▸ Task brief
Search the material for the word "Велогонка" and copy each line that holds it.

══ Provided records ══

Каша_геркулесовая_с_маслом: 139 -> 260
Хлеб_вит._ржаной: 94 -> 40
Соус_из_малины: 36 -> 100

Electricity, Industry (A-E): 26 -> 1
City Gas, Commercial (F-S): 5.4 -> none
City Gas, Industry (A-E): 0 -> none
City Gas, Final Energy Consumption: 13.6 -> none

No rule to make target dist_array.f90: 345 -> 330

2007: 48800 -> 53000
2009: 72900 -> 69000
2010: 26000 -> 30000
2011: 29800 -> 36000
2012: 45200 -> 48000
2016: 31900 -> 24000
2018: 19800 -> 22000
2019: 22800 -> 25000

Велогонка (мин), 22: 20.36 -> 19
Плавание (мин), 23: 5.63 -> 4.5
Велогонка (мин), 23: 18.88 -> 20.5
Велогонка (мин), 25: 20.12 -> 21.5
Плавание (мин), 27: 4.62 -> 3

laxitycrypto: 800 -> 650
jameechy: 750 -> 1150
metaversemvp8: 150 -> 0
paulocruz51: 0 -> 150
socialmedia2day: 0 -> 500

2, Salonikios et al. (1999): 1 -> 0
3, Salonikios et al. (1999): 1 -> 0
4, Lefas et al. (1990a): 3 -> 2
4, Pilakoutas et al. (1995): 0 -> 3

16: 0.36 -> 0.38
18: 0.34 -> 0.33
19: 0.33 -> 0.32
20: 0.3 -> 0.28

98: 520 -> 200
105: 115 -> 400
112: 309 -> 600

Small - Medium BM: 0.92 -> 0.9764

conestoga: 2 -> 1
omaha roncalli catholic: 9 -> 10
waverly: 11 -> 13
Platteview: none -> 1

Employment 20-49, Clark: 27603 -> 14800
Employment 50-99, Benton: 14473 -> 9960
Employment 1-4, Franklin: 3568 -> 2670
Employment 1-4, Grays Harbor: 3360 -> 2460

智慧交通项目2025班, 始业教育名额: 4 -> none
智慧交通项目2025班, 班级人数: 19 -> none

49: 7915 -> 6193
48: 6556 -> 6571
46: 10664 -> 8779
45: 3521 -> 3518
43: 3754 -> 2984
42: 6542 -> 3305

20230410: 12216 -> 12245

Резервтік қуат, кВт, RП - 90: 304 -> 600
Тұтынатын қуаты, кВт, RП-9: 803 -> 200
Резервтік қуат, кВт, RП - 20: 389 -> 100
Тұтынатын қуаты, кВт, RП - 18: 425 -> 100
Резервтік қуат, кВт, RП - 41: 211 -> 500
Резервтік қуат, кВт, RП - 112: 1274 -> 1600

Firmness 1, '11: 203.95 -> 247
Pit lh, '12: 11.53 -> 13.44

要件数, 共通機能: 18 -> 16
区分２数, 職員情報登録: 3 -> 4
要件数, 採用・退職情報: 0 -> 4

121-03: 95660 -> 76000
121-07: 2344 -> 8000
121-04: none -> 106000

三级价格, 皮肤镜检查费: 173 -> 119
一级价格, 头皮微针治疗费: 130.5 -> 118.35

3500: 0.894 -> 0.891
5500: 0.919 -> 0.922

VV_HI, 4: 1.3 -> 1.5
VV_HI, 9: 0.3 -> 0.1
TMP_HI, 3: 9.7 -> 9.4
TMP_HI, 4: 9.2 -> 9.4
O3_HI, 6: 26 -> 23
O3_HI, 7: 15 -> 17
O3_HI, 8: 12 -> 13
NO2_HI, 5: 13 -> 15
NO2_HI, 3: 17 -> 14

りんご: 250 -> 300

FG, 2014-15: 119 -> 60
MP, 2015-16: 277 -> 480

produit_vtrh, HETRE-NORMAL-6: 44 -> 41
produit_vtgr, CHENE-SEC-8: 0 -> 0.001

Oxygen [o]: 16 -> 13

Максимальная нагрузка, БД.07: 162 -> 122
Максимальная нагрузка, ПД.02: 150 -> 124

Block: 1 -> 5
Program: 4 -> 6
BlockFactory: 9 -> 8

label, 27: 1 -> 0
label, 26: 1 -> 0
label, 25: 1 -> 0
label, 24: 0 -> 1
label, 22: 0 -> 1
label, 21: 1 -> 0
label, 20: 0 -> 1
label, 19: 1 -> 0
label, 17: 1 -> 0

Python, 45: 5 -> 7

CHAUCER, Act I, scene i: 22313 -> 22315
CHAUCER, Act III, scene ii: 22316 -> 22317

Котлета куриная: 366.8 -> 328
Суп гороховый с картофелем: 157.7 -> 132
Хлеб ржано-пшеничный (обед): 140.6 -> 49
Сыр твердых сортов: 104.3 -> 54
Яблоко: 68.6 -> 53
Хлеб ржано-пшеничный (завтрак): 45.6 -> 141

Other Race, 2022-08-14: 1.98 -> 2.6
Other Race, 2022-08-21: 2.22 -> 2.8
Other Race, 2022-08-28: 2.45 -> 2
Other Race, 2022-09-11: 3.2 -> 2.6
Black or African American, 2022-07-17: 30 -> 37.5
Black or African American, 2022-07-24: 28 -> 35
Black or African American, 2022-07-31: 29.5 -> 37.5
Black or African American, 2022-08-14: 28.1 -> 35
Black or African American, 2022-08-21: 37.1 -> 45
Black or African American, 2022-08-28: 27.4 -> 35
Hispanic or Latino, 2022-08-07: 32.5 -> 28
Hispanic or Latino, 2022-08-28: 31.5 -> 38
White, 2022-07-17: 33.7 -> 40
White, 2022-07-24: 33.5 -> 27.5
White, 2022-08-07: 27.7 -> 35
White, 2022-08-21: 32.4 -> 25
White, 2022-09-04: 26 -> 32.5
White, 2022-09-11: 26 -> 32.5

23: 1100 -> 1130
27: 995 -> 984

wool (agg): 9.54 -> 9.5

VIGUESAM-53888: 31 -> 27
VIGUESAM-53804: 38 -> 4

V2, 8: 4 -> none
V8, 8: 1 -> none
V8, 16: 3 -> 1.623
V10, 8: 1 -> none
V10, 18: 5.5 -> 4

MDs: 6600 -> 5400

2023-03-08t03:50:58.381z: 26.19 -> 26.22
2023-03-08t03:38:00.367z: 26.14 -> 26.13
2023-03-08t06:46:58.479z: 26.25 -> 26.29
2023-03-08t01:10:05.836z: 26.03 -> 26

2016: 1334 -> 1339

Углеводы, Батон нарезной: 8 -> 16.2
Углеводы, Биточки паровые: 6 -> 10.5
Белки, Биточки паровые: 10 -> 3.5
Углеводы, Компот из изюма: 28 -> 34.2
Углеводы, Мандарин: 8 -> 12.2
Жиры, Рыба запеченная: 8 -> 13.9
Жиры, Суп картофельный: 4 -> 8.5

═══

▸ Answer to the problem
Велогонка (мин), 22: 20.36 -> 19
Велогонка (мин), 23: 18.88 -> 20.5
Велогонка (мин), 25: 20.12 -> 21.5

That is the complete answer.